Activity
Show every line of the data that contains the string "elif".

Supplied entries
···

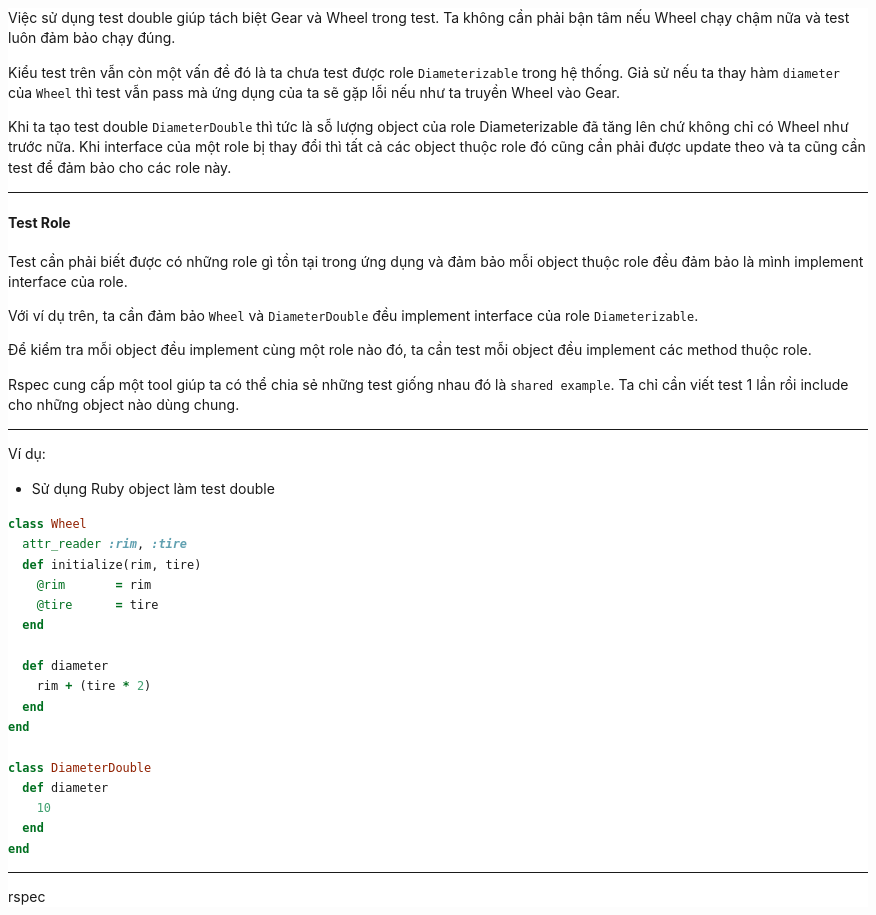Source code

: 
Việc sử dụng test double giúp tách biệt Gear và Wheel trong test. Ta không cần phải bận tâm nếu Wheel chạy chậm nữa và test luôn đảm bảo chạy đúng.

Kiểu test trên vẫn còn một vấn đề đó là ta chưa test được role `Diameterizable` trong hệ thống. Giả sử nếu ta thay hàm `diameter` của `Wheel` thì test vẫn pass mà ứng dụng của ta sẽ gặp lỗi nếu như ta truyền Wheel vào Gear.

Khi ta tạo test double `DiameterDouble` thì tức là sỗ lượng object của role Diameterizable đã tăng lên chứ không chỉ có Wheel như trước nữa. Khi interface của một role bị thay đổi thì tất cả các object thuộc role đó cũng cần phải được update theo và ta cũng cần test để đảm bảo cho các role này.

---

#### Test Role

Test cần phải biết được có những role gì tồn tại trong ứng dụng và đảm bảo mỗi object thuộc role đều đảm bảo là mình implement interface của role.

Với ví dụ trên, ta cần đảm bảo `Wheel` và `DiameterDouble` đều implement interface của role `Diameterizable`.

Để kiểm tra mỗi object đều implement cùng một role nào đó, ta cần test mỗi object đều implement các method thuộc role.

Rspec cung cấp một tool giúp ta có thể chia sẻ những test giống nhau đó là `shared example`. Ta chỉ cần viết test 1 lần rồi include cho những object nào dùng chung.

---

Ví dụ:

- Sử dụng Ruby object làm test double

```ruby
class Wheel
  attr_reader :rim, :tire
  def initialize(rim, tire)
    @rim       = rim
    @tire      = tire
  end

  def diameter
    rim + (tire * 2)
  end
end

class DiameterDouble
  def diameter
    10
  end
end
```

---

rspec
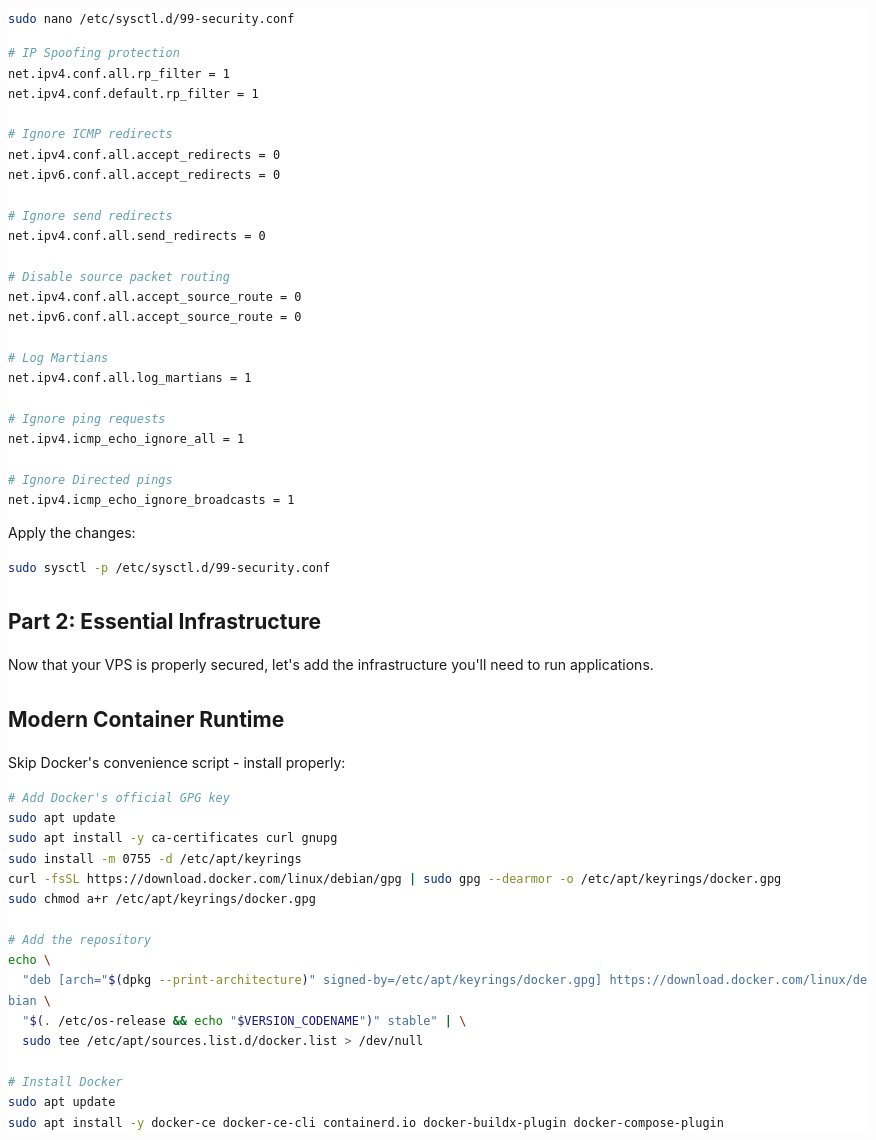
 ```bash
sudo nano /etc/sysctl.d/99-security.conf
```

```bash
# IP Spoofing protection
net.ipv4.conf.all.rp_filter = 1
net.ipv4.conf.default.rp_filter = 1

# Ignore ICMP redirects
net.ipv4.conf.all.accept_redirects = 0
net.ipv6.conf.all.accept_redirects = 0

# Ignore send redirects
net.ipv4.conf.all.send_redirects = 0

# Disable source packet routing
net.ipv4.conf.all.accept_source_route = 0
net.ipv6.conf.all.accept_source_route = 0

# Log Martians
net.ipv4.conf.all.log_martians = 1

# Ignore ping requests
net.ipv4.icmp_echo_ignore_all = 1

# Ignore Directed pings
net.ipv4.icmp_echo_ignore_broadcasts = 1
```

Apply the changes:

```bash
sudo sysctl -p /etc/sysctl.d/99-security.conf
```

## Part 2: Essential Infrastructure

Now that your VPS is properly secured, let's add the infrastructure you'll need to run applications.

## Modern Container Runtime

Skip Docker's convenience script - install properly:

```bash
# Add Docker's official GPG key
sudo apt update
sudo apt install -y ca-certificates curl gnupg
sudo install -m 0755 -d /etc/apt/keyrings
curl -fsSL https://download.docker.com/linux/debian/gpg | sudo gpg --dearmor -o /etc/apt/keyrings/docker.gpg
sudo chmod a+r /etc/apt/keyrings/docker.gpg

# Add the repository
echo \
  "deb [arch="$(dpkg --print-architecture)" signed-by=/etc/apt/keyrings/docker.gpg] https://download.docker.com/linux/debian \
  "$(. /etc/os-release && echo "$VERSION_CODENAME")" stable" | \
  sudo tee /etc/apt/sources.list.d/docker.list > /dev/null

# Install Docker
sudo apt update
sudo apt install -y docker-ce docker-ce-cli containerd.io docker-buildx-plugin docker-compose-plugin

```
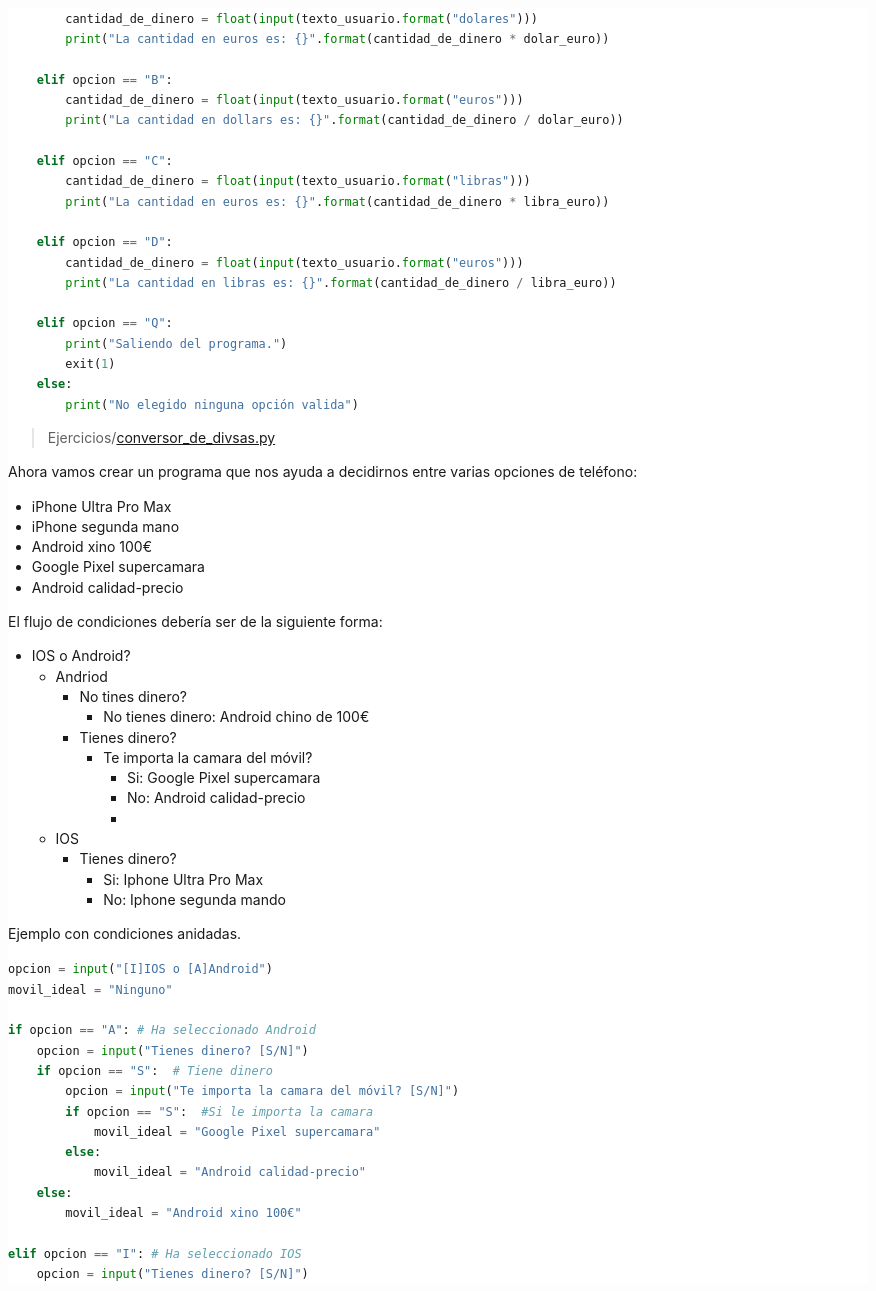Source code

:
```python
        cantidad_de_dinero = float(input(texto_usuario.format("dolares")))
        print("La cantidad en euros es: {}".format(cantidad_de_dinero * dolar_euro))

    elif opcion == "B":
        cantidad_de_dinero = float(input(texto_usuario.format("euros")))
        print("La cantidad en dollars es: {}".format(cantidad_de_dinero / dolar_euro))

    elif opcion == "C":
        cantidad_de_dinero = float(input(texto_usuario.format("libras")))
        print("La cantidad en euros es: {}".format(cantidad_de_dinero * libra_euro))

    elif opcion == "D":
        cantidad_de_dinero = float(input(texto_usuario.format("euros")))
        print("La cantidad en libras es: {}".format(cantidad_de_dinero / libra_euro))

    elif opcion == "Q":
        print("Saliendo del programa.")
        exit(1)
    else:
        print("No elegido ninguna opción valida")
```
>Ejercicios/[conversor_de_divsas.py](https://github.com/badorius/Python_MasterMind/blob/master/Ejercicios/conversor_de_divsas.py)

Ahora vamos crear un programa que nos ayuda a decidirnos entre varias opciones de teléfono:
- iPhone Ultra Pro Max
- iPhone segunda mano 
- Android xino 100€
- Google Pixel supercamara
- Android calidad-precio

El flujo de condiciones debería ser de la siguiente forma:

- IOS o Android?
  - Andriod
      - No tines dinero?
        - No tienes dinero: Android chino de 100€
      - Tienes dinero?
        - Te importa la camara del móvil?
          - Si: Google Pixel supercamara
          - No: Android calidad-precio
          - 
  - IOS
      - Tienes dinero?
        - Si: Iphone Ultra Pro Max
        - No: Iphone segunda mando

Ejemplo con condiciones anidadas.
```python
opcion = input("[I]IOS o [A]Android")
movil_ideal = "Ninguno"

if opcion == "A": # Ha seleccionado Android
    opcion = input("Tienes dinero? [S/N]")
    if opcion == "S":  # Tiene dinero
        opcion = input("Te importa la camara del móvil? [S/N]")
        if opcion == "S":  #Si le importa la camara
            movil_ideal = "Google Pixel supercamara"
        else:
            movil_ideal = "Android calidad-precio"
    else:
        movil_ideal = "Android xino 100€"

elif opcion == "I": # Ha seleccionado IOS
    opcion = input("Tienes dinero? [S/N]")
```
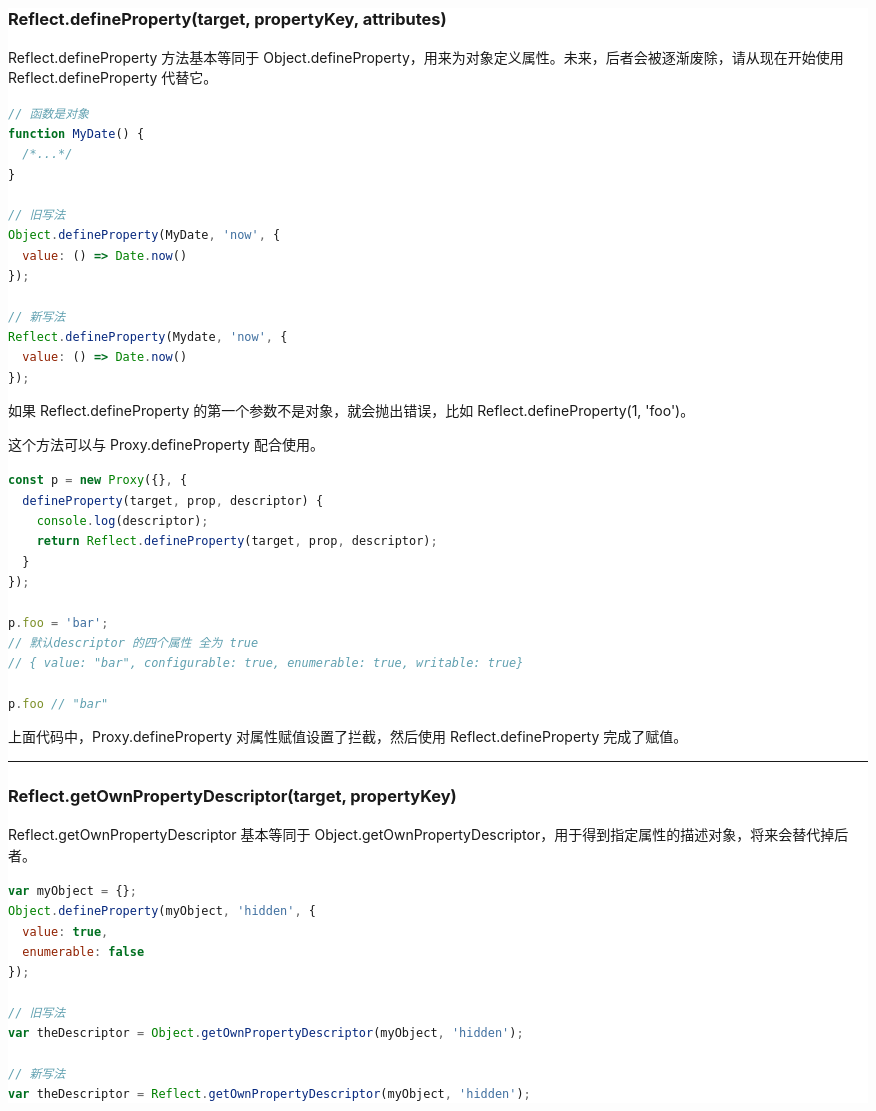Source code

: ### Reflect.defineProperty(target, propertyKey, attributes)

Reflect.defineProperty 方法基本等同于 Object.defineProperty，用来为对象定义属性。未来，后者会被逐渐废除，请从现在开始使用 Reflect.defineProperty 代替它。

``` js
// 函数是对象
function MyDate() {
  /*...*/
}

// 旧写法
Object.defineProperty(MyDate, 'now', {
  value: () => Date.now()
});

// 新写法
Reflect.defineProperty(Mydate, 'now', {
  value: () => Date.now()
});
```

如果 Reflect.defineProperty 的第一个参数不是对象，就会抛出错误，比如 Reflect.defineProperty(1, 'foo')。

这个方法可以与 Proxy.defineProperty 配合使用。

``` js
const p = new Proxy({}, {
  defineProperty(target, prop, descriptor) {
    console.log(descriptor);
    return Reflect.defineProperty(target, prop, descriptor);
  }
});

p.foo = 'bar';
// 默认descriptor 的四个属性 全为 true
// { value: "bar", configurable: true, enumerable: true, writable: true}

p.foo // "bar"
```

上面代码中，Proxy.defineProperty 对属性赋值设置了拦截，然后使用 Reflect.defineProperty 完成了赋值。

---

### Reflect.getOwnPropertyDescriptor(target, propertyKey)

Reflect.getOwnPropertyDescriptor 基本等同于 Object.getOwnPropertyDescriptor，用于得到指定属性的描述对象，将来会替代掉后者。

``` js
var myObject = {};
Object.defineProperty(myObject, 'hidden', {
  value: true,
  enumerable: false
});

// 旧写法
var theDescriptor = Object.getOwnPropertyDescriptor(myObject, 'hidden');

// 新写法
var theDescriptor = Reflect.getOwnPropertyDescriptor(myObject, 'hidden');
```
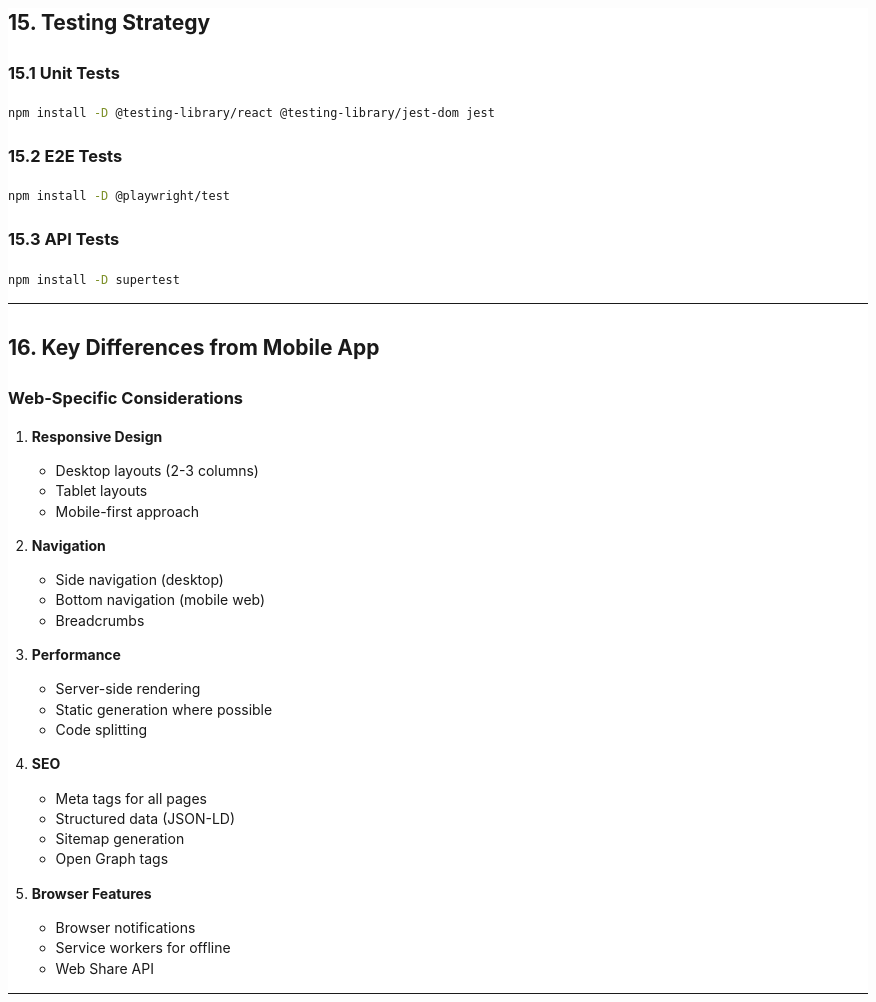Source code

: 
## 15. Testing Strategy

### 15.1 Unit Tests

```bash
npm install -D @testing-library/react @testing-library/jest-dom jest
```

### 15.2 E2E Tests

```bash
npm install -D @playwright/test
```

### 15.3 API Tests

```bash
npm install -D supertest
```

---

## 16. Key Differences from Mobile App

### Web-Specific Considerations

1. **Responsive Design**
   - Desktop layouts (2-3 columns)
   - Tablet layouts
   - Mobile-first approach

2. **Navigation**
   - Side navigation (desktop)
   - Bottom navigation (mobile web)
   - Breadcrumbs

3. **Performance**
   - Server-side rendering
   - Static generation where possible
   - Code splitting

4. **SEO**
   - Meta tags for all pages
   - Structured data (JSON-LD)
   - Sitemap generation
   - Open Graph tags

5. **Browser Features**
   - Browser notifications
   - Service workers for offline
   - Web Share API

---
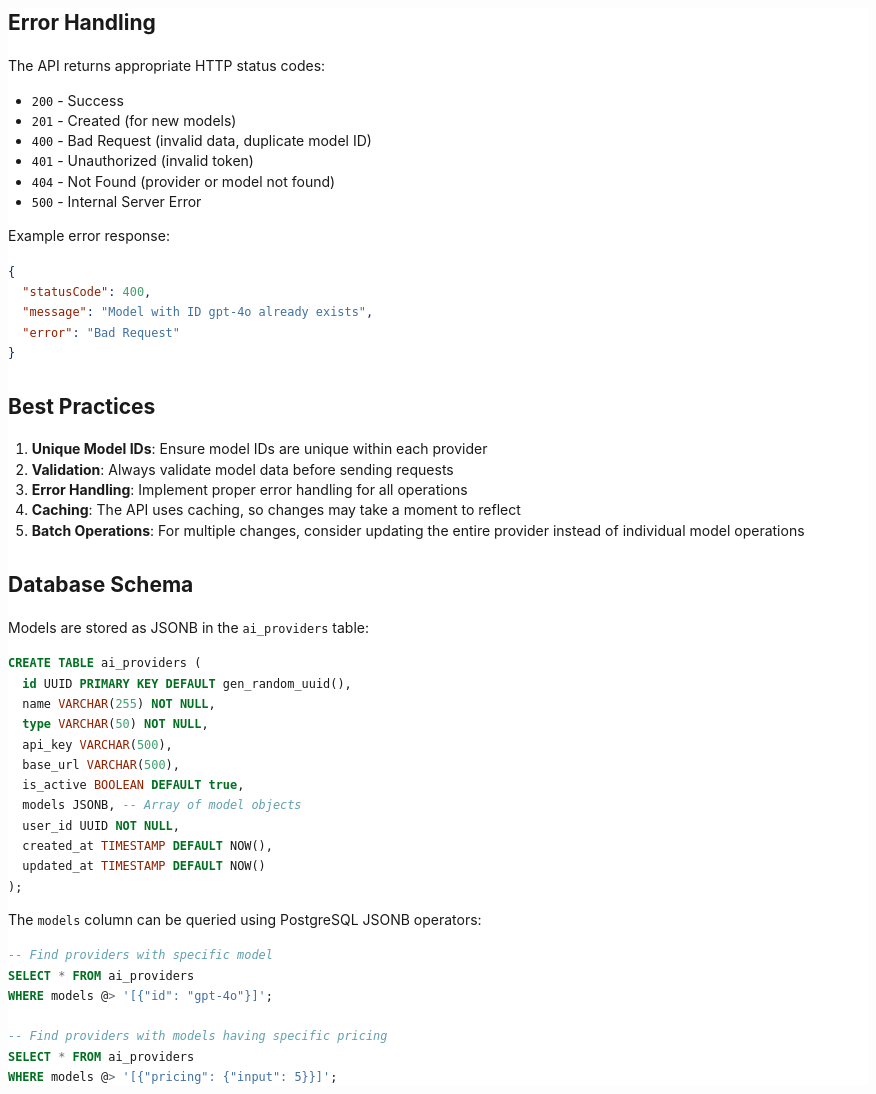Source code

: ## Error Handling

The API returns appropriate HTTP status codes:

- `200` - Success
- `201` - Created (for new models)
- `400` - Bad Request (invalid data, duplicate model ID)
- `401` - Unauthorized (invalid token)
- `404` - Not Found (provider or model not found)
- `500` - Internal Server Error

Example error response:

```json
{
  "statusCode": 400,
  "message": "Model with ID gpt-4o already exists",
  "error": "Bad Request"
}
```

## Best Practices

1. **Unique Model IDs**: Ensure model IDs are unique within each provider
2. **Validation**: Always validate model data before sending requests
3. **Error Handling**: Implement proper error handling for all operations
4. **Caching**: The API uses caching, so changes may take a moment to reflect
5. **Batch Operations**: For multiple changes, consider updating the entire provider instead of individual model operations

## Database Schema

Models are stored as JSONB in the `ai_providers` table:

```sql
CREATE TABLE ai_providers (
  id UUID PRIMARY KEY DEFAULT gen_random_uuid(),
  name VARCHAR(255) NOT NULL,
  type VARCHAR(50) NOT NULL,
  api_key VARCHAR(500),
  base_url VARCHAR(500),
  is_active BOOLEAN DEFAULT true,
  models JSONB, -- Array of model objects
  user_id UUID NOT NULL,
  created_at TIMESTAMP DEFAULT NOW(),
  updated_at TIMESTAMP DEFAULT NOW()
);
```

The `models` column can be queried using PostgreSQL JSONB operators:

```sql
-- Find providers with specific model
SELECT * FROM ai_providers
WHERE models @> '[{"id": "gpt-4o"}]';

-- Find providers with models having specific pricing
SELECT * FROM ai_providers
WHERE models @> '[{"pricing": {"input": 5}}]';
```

···

Answer box
    elif opcion == "B":
    elif opcion == "C":
    elif opcion == "D":
    elif opcion == "Q":
elif opcion == "I": # Ha seleccionado IOS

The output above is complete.